There’s no denying that discussions regarding cancer can be challenging. But given that half of us will experience cancer in our lifetime, it’s crucial that we handle them appropriately.
Frequently, there are appropriate and inappropriate things to express. However, because cancer is such a highly emotional and life-changing subject, it can be challenging to differentiate between the two.
To aid in advancing the conversation about cancer, we’ve consulted individuals who have dealt with, or are presently dealing with cancer, regarding what not to say – as well as the things they prefer people would have stated instead.
It’s important to note that everyone is completely different and some individuals may wish to discuss certain things while others may not.
Nevertheless, these general insights from individuals who have faced cancer firsthand can help steer the way.
What not to express
‘I’m so so sorry, this is so so awful – what an awful thing to happen to you’
This was something encountered by Alice, a lawyer who was diagnosed with cervical cancer at the age of 32.
She states: ‘Some of the way my friends would talk to me about it was very down and depressing.
‘I had phone calls with several of my friends and it was as if they thought I was going to die in the next few weeks.

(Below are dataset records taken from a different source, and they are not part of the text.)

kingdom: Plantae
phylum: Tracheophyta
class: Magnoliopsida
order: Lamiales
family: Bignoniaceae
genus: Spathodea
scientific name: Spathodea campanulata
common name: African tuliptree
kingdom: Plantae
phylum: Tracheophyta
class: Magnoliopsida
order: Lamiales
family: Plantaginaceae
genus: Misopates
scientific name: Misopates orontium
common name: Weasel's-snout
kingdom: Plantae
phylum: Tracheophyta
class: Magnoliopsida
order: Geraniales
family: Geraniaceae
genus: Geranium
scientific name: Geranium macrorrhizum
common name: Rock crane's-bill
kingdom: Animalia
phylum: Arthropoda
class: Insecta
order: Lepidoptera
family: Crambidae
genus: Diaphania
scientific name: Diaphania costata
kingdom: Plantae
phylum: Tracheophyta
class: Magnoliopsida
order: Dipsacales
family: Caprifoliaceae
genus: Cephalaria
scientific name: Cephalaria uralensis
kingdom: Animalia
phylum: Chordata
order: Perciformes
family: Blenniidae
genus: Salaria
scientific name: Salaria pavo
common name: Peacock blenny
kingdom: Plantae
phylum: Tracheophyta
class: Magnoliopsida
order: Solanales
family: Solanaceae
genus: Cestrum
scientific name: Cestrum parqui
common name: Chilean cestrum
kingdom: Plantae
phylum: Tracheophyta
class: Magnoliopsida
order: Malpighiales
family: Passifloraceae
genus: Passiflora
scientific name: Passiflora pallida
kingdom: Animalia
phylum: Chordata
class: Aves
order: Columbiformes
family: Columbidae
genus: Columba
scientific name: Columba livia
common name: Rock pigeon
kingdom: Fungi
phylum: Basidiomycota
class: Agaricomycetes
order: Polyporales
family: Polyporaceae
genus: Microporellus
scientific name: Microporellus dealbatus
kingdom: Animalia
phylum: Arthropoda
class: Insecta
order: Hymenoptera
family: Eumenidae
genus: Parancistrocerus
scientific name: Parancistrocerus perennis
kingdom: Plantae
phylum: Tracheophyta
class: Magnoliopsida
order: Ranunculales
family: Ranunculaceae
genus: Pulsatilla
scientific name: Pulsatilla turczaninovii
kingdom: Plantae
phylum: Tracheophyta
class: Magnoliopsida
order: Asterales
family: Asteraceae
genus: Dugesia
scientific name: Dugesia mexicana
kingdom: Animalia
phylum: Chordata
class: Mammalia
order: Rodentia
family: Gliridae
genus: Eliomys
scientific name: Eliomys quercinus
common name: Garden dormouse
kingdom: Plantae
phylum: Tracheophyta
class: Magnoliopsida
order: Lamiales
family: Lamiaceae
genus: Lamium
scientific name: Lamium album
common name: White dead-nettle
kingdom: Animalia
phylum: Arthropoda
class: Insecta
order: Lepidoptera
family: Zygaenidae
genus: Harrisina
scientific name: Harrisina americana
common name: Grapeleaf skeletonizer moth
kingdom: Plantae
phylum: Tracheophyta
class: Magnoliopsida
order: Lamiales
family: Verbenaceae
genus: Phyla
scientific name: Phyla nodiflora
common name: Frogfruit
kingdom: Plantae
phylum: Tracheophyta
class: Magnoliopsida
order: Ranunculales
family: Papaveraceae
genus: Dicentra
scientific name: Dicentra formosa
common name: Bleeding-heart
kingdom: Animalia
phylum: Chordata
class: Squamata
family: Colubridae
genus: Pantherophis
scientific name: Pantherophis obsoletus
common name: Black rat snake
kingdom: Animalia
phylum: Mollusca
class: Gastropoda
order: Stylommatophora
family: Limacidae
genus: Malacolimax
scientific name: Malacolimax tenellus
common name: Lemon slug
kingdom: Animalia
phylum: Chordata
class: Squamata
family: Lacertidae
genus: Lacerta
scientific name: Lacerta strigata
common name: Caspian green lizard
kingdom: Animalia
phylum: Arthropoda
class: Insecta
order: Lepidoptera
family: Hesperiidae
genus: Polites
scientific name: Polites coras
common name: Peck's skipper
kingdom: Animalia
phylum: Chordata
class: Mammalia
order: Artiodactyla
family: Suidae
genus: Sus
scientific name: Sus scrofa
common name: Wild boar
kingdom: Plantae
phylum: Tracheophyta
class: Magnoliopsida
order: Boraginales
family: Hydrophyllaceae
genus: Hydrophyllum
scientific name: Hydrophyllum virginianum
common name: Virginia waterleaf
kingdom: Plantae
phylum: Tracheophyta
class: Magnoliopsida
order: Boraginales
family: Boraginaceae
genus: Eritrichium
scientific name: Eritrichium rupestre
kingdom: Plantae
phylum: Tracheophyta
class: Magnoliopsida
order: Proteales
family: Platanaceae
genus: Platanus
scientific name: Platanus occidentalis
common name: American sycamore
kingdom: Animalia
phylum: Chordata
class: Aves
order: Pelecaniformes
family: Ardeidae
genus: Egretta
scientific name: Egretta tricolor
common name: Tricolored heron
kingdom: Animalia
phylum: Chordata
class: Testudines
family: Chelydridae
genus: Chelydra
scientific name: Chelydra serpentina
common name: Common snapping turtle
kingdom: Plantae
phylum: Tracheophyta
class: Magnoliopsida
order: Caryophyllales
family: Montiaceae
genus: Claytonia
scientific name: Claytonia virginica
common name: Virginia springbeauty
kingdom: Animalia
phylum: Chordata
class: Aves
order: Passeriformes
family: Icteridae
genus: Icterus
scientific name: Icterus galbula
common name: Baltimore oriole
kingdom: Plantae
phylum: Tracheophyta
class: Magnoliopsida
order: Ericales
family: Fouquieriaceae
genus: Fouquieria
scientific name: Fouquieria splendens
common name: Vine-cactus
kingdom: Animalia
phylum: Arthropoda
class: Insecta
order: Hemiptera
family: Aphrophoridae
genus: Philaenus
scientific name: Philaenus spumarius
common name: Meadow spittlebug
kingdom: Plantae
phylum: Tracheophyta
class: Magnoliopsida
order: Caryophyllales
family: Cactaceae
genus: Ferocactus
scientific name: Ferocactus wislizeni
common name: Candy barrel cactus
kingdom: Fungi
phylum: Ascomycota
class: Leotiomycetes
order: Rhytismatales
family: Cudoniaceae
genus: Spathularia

I found that really difficult to deal with.
‘I was obviously thinking about all this stuff in my head myself and what I really didn’t want was to be having these really depressing conversations with my friends.’
‘You’re so strong – you can fight this cancer and survive it’
‘This feels very wrong because it doesn’t matter how strong you are, you might still die of cancer,’ says Alice.
‘How strong you are has no bearing on how you do, physically, with cancer.’
‘You’ve been through so much, it must have been such a gift really – surely you must have learned things about yourself’
Alice explains this is the stereotype of exactly what not to say and she even experienced this when she was recovering from a radical hysterectomy – in other words, the surgical removal of the uterus, cervix, ovaries, fallopian tubes, and other surrounding structures.
‘The answer to that was “no” – this was not a “gift”,’ Alice continues.
‘I would take away everything that I’ve got now in order to not have cancer – not a single part of me thinks there’s any upside to cancer.’
‘Let me know how I can help you’
Sheetal, who was diagnosed with stage one breast cancer in October 2018 at the age of 50, says instead come up with specific ideas – rather than being so general.
She suggests: ‘I’d love to bring some dinner tomorrow, what is your favourite comfort food; I’d love to take your dog out for a walk in the mornings; I’d love to come over and tidy up Saturday – what time works for you? etc’
But obviously make sure you deliver – don’t offer help you can’t provide.
‘It’s just hair, don’t worry – it will grow back’
If someone is going through chemotherapy and losing their hair, Sheetal says this is an unhelpful thing to say.
Instead, she recommends saying something like ‘this must be very hard for you, would you like to discuss it?’
What to say instead
‘It can be something that we motivates us early’ (and using ‘we’ language in general)
Alice explains that one of her friends phrased things as ‘we’ – when referring to her having surgery and cancer treatments.
She says: ‘I was looking back at some of my messages the other day and we were talking about chemotherapy and she had said: “it can be something that we motivate early, so chemo isn’t needed at all.”
‘And later in the conversation she said “I’m still confident we’ve caught it early” – and that was the day after I was diagnosed and I was going into hospital by myself and I hadn’t told many people, as I think I was hoping it might go away if I didn’t tell people.
‘So the use of the word “we” really made me feel not so alone when I was going through it and that it was something that we were going to get through together.’
‘You’re managing this so well and you’re being resilient – you’re the strongest person I know’
Alice says instead of using the word ‘strong’ in a physical context – in regards to someone physically fighting cancer – she says it really helped her when it was used in an emotional way.
She explains that her friends would use it to describe her strong mental state.
‘They didn’t mean “you can do this, you can beat cancer” – because they had no idea – they meant you can mentally do this and get through this – and I found this really really helpful,’ she says.
‘I’m so sorry, I don’t know what to say.’
Sheetal says remember it’s fine to admit you don’t know what to say.
It’s better to be honest, rather than force something insincere. Plus, the person you know living with cancer will be able to shed light what they do and don’t want to talk about – which can help navigate future conversations.